Text passage:
Residents have been urged to be on the lookout for fake bee removers as the Western Cape is in its prime breeding ground for honeybees season.
According to GroundUp, bee scammers are looking to make quick money, while illegitimate bee removers are also thriving with the newfound demand, undercutting prices by killing colonies rather than removing them.
Legitimate bee removers in the province have a temporary apiary where they will take the bees, care for them until they’re laying brood again, however, fraudulent bee removal service providers don’t have these apiary sites.
Lohan Geel, owner of Beelicious Honey bee removal services said the demand for bee removal services skyrocketed and scammers have stepped in reducing charge fees and then arrive with a can of poison to kill the bees inside the hive.
“I can do two to three removals a day, maximum, whereas a guy with a can of Doom can do one every half an hour,” Geel was quoted as saying.
He further mentioned that proper removal is not just removing the bees and sticking them in a box somewhere but you have to feed those bees because you’re taking them out of their natural environment,News24 reports.
Meanwhile, the Western Cape Bee Industry Association (WCBA) recently indicated that its main focus is on the long-term survival and sustainability of the unique honeybee subspecies, the Cape honeybee.
The WCBA’s plan comes after the province’s Department of Agriculture strategy indicated in 2018 that the sustainability of the bee population is not reaching the objective.
According to Chris Nicklin, WCBA spokesperson, the bees play a crucial role in the Western Cape’s ecology by ensuring biodiversity through their activities and performing up to 90% of all pollination of food crops, IOL reports.
Nicklin said the COVID-19 pandemic slowed their progress tremendously, however, the objective of the 2018 plan remains the same.

Data listing:
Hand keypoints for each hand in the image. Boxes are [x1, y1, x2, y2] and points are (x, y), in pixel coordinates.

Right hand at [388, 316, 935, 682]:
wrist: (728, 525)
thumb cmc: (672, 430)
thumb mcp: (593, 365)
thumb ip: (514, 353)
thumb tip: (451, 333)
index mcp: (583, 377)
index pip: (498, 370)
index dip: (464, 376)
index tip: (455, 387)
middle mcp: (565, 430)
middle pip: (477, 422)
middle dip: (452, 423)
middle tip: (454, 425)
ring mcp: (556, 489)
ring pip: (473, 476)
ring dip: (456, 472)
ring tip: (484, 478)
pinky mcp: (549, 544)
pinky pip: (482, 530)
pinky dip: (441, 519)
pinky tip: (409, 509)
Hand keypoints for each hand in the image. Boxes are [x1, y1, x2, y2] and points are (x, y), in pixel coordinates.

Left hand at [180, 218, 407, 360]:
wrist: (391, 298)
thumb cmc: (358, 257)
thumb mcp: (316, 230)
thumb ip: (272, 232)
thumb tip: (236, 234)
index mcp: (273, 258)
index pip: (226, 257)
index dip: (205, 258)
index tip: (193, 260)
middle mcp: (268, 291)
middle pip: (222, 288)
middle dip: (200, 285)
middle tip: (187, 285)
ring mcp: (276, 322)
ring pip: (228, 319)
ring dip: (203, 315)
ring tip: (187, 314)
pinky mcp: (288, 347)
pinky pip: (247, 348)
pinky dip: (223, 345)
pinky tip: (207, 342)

---

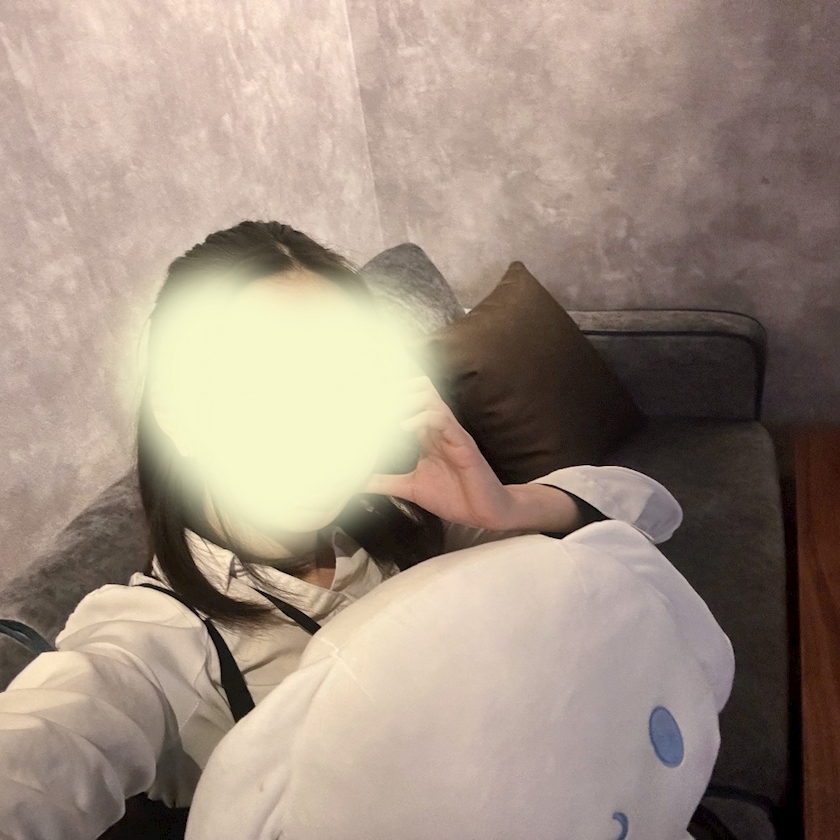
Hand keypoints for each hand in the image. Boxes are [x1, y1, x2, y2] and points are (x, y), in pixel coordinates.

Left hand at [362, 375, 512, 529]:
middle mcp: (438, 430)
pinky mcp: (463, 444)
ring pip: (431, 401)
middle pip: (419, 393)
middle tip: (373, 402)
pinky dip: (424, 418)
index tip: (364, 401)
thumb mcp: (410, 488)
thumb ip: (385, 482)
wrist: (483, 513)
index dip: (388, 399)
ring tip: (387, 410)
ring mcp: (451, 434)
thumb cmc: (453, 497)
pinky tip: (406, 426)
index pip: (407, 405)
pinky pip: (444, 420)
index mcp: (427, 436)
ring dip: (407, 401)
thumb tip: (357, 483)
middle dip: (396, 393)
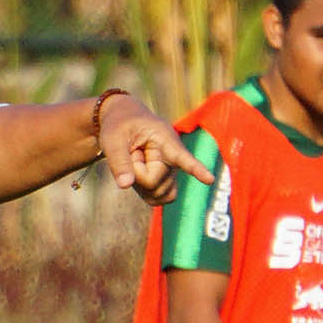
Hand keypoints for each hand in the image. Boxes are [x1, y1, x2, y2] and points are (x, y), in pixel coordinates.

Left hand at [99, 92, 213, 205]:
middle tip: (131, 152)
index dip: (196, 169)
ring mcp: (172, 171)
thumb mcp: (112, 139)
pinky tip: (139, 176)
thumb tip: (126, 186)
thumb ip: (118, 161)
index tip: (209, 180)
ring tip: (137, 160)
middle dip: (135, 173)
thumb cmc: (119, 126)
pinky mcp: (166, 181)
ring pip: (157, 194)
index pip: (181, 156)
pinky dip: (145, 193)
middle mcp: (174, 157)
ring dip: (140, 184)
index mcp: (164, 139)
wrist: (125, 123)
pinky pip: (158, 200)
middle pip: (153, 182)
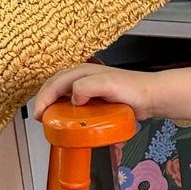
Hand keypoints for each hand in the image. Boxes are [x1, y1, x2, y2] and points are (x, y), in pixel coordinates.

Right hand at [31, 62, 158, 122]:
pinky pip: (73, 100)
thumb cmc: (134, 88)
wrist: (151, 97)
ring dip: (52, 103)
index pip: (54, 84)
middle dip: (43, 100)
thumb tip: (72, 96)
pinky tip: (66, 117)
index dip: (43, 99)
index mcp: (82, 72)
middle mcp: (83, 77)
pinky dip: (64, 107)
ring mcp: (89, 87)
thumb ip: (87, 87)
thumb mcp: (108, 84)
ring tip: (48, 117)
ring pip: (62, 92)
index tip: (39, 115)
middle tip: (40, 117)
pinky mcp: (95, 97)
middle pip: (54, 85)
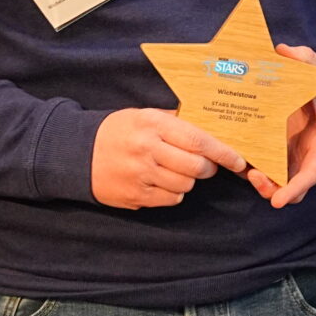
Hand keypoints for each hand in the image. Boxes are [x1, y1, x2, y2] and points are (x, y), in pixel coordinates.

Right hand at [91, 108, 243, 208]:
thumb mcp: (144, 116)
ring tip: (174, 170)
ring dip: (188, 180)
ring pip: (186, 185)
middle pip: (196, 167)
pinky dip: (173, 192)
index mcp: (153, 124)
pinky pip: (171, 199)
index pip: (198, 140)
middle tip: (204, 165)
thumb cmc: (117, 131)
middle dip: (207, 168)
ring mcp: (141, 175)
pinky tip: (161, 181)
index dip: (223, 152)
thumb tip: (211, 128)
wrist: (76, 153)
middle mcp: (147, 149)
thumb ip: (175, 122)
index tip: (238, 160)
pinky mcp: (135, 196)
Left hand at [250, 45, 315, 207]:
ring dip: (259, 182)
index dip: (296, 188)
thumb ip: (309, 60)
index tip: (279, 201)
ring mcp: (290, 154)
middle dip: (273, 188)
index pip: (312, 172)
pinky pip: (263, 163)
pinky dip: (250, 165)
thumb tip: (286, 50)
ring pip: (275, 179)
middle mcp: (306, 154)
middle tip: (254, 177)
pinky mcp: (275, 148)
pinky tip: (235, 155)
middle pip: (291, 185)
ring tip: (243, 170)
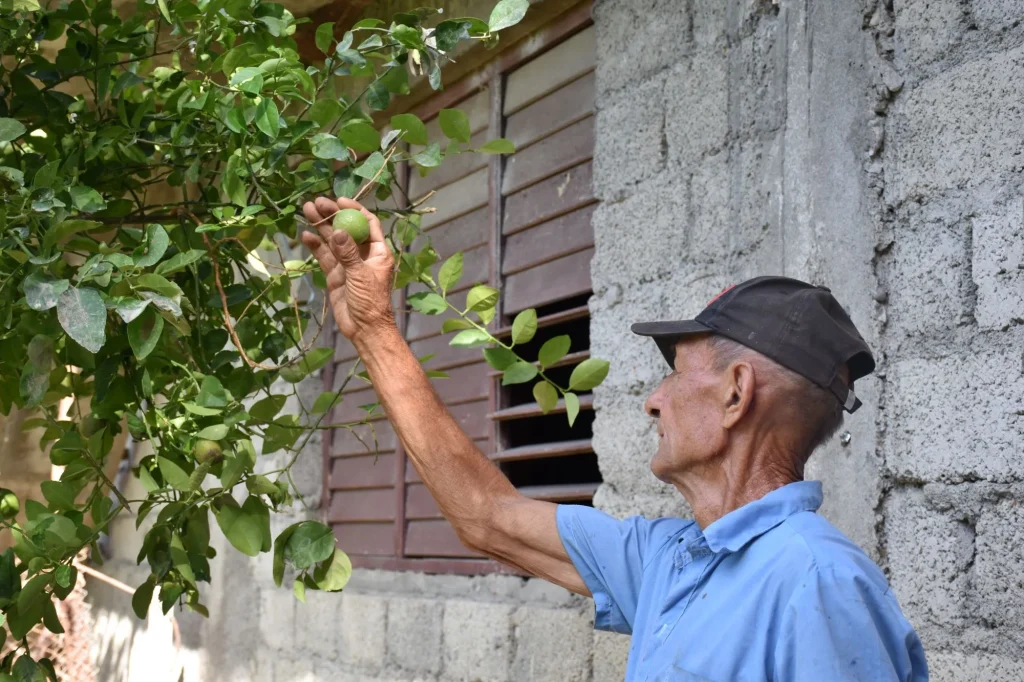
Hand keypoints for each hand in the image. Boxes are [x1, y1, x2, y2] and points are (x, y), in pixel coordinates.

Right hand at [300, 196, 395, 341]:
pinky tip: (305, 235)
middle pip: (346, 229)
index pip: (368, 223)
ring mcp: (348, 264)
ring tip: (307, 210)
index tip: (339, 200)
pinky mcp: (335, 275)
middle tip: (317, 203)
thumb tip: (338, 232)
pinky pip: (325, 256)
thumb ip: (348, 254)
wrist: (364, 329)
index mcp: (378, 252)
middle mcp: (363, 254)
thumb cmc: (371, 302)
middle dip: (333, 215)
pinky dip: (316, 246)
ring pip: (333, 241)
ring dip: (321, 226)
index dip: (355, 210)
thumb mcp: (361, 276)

...

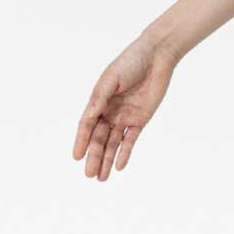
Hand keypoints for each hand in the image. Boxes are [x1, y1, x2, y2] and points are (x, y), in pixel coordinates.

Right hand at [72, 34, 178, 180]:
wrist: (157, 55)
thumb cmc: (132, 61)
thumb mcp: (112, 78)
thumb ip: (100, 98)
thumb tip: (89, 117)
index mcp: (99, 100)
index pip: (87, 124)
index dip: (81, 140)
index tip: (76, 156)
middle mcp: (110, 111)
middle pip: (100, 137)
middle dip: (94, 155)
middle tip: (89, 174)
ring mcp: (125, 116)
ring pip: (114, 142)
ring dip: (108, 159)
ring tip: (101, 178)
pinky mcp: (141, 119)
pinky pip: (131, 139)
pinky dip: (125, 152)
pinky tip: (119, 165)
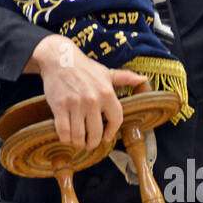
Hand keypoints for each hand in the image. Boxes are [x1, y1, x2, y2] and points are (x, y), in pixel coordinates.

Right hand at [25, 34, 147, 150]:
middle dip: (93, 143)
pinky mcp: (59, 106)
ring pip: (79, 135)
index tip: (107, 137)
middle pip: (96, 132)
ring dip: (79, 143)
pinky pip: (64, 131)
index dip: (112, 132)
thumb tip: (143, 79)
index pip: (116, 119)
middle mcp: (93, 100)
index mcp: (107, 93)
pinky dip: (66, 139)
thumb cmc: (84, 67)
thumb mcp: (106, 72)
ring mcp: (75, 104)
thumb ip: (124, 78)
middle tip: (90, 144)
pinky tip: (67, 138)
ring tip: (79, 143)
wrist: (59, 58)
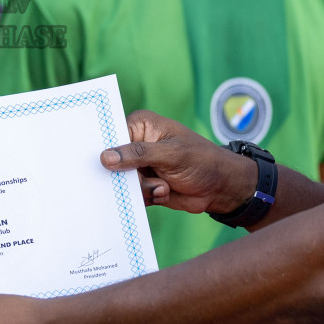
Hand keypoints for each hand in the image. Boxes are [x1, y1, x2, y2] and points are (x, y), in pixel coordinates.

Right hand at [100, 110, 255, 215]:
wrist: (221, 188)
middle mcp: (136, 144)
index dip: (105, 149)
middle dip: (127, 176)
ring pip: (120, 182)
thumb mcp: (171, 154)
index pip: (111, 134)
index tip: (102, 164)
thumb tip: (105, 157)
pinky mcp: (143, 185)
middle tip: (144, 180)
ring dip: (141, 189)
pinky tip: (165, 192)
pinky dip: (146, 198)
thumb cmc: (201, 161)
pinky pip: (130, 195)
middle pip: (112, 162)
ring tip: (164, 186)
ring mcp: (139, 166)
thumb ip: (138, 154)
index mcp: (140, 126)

Exercise instructions:
1 - Extract the passage of the bee removal text between "According to GroundUp, bee" and "quoted as saying.", inclusive.
2 - Extend the text on fake bee removers in the Western Cape, picking up from its final sentence.

Expected responses:
1 -
According to GroundUp, bee scammers are looking to make quick money, while illegitimate bee removers are also thriving with the newfound demand, undercutting prices by killing colonies rather than removing them.
Legitimate bee removers in the province have a temporary apiary where they will take the bees, care for them until they’re laying brood again, however, fraudulent bee removal service providers don’t have these apiary sites.
Lohan Geel, owner of Beelicious Honey bee removal services said the demand for bee removal services skyrocketed and scammers have stepped in reducing charge fees and then arrive with a can of poison to kill the bees inside the hive.
“I can do two to three removals a day, maximum, whereas a guy with a can of Doom can do one every half an hour,” Geel was quoted as saying.

2 -
“If we’re unable to stem this problem, bee-keeping will become non-viable in the Western Cape, placing the pollination of our food crops in great jeopardy,” Nicklin was quoted as saying.
How to identify a legitimate bee remover
- Look for a provider who is listed specifically and solely as a humane bee removal service;
- A legitimate bee removal service provider will be registered as a beekeeper with the Department of Agriculture, Land Reform and Rural Development and have proof of registration;
- Ask them how long the removal will take. If the removal will take less than an hour, it is likely this is an illegitimate service provider who intends to kill the bees and leave the hive intact;
- A legitimate bee removal provider will charge a “call-out” fee of about R300 to visit your property and assess the hive; A legitimate quote will be based on a time estimate, and most qualified providers will charge between R300 and R500 per hour;
- Ask for references, and be sure to follow them up. All legitimate service providers will be able to provide several references;
- Ask their plans for the bees after the removal process is done. You can ask for photo evidence of their apiaries;
- Ask them about their safety measures and ask to see their safety clothing.